I recently had a very special friend visit for a few days,and I wanted to take her to one of my favorite places amongst rolling hills and emerald valleys…a couple of days of exploring the creativity of others, indulging in homemade chocolate and spending quality time with my girls – a girls’ weekend away, what every feminine heart needs from time to time!
When going anywhere with the girls, I’m always aware of the activities that they would most enjoy. That which would stimulate them visually, and would expose them to more literacy and get them thinking creatively. Before having kids, restful places were quiet and dreamy, but over the past 5 years, this definition has drastically changed. A restful spot is one that safely caters for my children with activities and playgrounds that allow me to lounge back and enjoy a cappuccino and have an adult conversation without having to entertain them, if only for a little while. So when we’re out and about and looking for things to do and places to see, their needs and enjoyment are fore mostly important.
Fingering through the activity brochure for our weekend away, I kept being drawn to the area on the map of a place that I had once so enjoyed visiting… a special place that displays the work of very musical artists… artists that hand craft wind chimes. I remembered so enjoying exploring their various master pieces; the chimes that sound like the bells of the various famous cathedrals with delicate notes that you almost feel more than hear. I had enjoyed my visit many years ago, and thought that it would be a wonderful place to take my friend. On consideration, a rush of guilt filled me as I realized that this would be an outing that the girls would not enjoy as they would not be able to access the sounds. This would be an experience and celebration of sound, a complete contradiction to my recent embracement of silence. This would be something that I would enjoy but would mean very little for my girls….does it make this bad? selfish? thoughtless? These questions bounced around in my mind as we meandered down the dirt road that led to this acoustic heaven.

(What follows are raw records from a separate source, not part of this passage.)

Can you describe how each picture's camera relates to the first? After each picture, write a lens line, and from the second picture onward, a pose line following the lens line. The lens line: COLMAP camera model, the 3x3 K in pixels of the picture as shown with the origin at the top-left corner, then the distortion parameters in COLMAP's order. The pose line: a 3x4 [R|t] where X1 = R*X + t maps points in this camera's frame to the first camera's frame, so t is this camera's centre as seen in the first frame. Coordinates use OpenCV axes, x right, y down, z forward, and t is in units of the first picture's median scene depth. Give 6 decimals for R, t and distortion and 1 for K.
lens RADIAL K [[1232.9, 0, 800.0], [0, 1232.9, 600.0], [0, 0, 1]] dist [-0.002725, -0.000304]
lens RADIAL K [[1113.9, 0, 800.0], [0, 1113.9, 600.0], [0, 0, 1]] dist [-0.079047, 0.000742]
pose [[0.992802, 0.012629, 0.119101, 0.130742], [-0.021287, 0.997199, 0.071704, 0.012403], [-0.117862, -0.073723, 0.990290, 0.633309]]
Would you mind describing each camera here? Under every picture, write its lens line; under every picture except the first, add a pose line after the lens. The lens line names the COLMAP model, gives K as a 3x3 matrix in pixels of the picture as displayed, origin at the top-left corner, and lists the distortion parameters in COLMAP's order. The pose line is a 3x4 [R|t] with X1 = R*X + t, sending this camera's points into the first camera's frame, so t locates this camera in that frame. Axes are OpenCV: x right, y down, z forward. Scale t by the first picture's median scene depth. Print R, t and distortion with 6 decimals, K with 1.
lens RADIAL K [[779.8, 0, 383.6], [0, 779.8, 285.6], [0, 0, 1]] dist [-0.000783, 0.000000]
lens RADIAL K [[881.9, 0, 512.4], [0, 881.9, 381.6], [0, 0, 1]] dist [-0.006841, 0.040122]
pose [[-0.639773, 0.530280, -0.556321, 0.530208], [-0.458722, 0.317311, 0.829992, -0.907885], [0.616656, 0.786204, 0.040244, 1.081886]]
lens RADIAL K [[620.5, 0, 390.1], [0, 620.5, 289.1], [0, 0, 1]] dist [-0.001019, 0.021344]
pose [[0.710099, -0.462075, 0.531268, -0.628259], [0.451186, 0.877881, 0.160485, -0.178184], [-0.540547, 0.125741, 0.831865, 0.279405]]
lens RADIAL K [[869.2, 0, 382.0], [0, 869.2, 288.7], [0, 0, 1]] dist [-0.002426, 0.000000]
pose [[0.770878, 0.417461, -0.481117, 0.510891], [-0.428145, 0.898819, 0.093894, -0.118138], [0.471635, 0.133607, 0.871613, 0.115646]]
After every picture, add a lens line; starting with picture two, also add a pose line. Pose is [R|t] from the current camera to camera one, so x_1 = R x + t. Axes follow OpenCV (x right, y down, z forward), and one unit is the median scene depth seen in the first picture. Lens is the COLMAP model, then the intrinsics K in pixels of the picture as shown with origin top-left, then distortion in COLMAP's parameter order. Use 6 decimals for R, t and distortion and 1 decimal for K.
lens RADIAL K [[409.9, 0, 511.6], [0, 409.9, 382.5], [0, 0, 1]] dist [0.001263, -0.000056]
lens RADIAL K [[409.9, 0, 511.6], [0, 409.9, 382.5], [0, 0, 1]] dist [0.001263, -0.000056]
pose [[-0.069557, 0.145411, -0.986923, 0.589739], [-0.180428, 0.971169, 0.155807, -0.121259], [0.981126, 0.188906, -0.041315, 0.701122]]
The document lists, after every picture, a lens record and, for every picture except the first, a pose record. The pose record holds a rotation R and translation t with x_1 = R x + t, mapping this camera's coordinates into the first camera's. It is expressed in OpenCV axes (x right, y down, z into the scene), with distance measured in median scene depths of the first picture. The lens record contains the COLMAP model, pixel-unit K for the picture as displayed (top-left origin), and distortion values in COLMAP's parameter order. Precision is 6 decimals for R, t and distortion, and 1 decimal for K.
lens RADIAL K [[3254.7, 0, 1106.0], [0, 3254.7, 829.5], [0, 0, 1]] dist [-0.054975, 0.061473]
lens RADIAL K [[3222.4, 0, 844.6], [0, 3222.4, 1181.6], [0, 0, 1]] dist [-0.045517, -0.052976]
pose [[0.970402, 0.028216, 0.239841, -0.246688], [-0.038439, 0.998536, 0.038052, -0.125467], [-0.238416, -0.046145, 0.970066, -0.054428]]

The clutter of guilt eased in an instant as I opened my car door and experienced the whispers of the distant chimes that were being caressed by the strong breeze. We were greeted by the artists, enthusiastic to see us experience their handiwork. We told them that the girls are deaf and without hesitation, they explained that if they cupped their little hands around some of the bigger pipes, they would be able to feel the vibrations. Relieved that they would be able to have some kind of experience, we continued our auditory tour. I fell in love with a smaller chime. Its high frequency song was so pleasant to my ears and caressing to my heart. But, if I bought it, it would only be for me to enjoy, as even aided, the girls have minimal access to high frequencies, and its pipes were too thin for them to be able to appreciate any vibration. I’ve got many things of my own that are for my exclusive pleasure, whether it be perfume or luxury bath oils, they do not evoke the same feelings of guilt that considering the purchase of this chime, was creating inside of me.
I’ve tried to make our home as deaf friendly as possible with lots of visual stimulation, photography expressing sign language, and I even have a pottery ear that I’ve adorned with a floral hearing aid as a unique piece of art to express my full acceptance of my journey, as a mom of deaf kids, to my girls. We’ve made enquiries about having our gate bell wired to our lights so that the bell tone would be accompanied by a light flicker so that the girls were always aware about what was happening in the home. Other details like the shape of my dining table, have been considered to ensure that this deaf family with hearing members is well considered. Our CDs have gathered dust as we’ve grieved the loss of sound whilst appreciating the need to minimize background noise for our girls, so what was this chime experience doing to me?
I am a mother of three incredible deaf girls – that is true. Two years ago I hadn’t given deafness a second thought, today I parent a deaf family with hearing members. But that is not all I am, and it’s okay to acknowledge that. I enjoy classical music and that’s okay to admit to my newly embraced deaf world. And, hang, I’m romanced by this chime that will never ever be experience or enjoyed by any of my beautiful three…and that’s okay.
As I’m typing this, the girls are at school, and I can hear the song of my “happy” chime gently chirping away. I have a small collection of classical piano CDs that I’ve dusted off, perching next to me, for me to enjoy when the girls are out. It’s okay to feel sad that my girls won’t experience these things the same way that I might, but not for one second do I underestimate that they may just experience things differently in so many other ways to me. I’m the mom of 3 deaf daughters, I celebrate that fact, but I’m also still the same me.